I think the other thing that I need to recognize is that needing space is not bad. In the above relationship, the other person was codependent and wanted to be enmeshed with me, and I was like that too, until I started getting worse. But it's about communicating that correctly.

Thank you very much for your insight, it's been really helpful to me.
 
Well that's amazing that you understand all that! I apologize, re the NPD. I don't understand structural dissociation entirely though there is a great thread on it here from @shimmerz .

I kind of more feel like I don't have skin, let alone fur lol. Just for me, I can't afford the leeway though of not challenging the symptoms (though the drain is inevitable) because it isn't reality, usually - it's a reliving of a yesteryear. And I will never likely be normal but the best I might do is one foot here.
 

Roland

Confident
Well that's amazing that you understand all that! I apologize, re the NPD. I don't understand structural dissociation entirely though there is a great thread on it here from @shimmerz .

I kind of more feel like I don't have skin, let alone fur lol. Just for me, I can't afford the leeway though of not challenging the symptoms (though the drain is inevitable) because it isn't reality, usually - it's a reliving of a yesteryear. And I will never likely be normal but the best I might do is one foot here.
I'll have to look for the thread you're referring to.

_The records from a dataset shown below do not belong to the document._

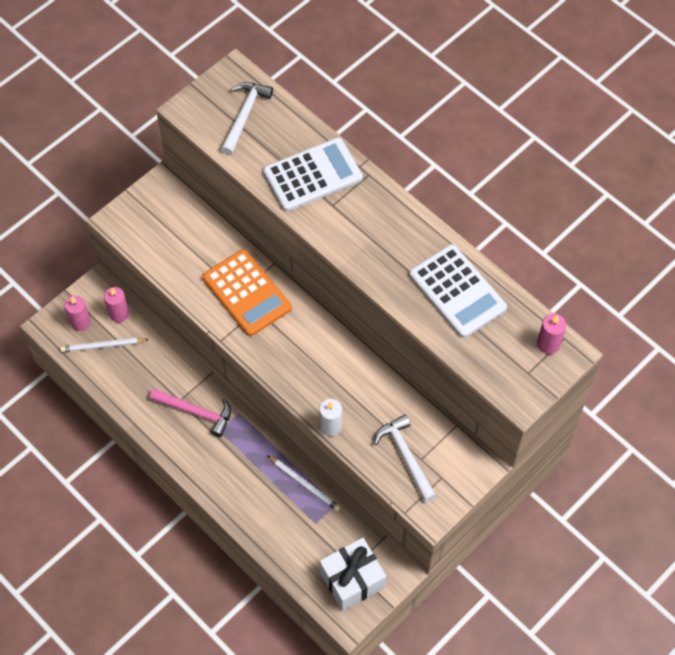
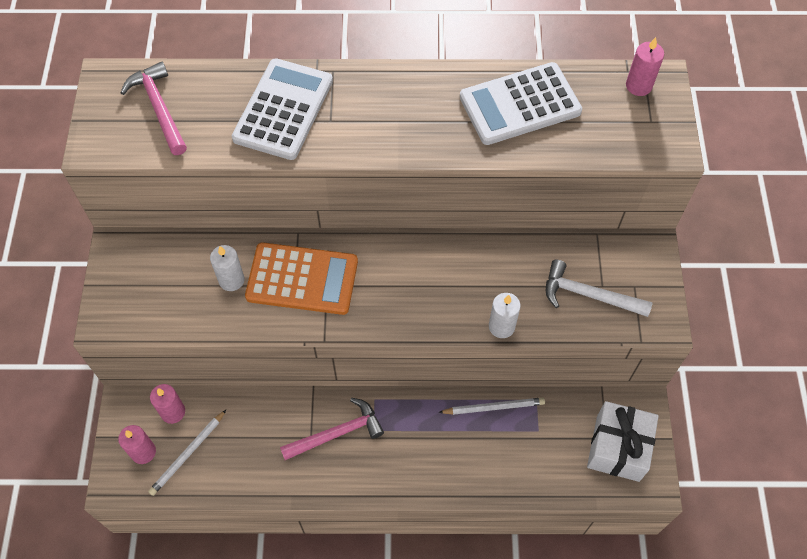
camera: 45 degrees left, 0 degrees up
(207, 258) = (231, 280): none -> white candle
(244, 115) = (159, 108): white hammer -> pink hammer
(457, 291) = (520, 104): white calculator -> white calculator turned 150 degrees clockwise

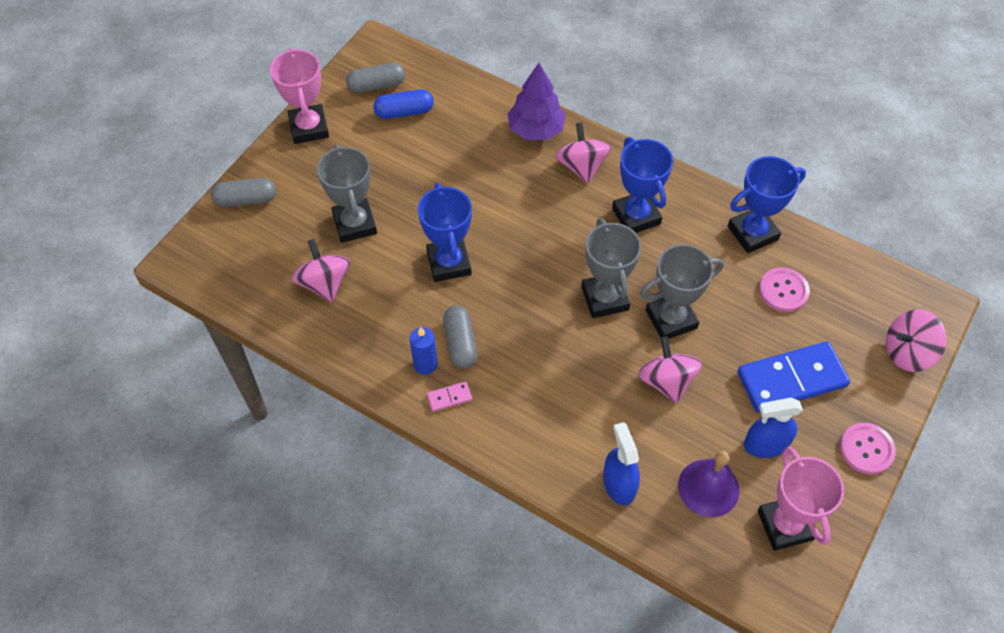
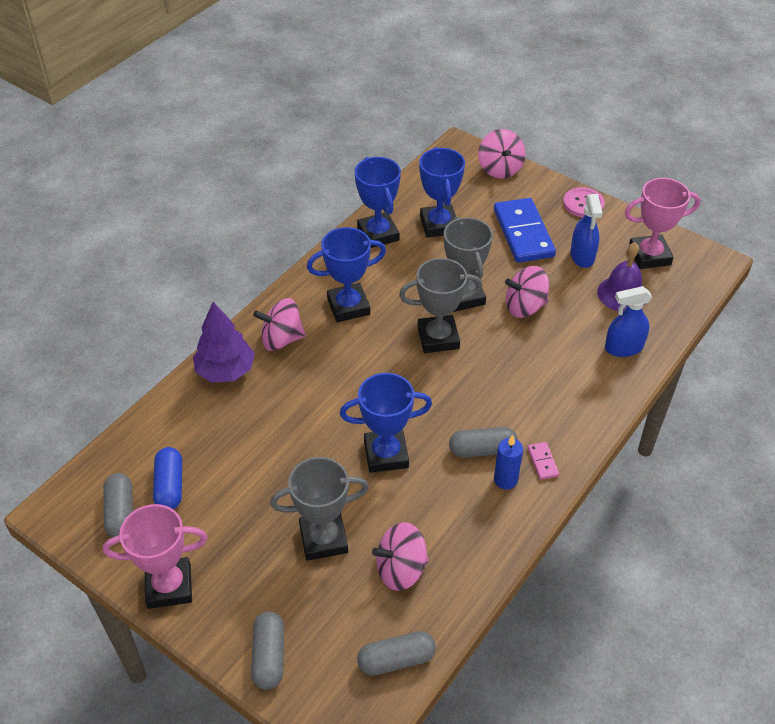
camera: 85 degrees left, 10 degrees down
(239, 285) = (396, 660): none -> grey capsule
(783, 290) = (439, 225): pink button -> blue trophy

I was amazed that my psychologist was able to see and recognize it for what it was. The evaluation is done in like three appointments, and she was able to recognize why I tested high in antisocial, narcissism, and schizoid, without it being on the disorder/style level, so it was a trauma split like **mind blown**.

Yeah, it's hard. Trauma permanently changes a person, and PTSD is something that is now part of who you are. You can get better and cope with symptoms better, but when you're 88 years old you'll still have PTSD. Hopefully, you'll have learned how to live with it, without it infecting every area of your life. (By you, I don't mean you specifically, but you as in "anyone with PTSD"). In a way it is selfish, but I think it has to be. A person with PTSD needs to take responsibility for their symptoms and their healing and get better. It takes a lot of work, but it can be done. No one's brain is a rock, it can always change and improve.
 

shimmerz

MyPTSD Pro
And I will never likely be normal but the best I might do is one foot here.
Hi @CoolBreezeonahotday - love your name btw. Thanks for bringing up the thread 'Structural Dissociation'. It was such a help to me. And so much valuable input from peers on this board!

I wanted to say, I hope normal isn't where you get to. I think it is an unrealistic goal, myself. I hope you find your authentic self and learn to love it. Happy healing!

I'll have to look for the thread you're referring to.
Hi @Roland. Here is the thread. It was very helpful in figuring out how to control some crazy somatics that were destroying my life. When I realized the behaviours (which were regressed and a desperate attempt to find safety) were just a 'part' of me, it allowed me to get to them one by one and heal the underlying cause. I hope it helps you.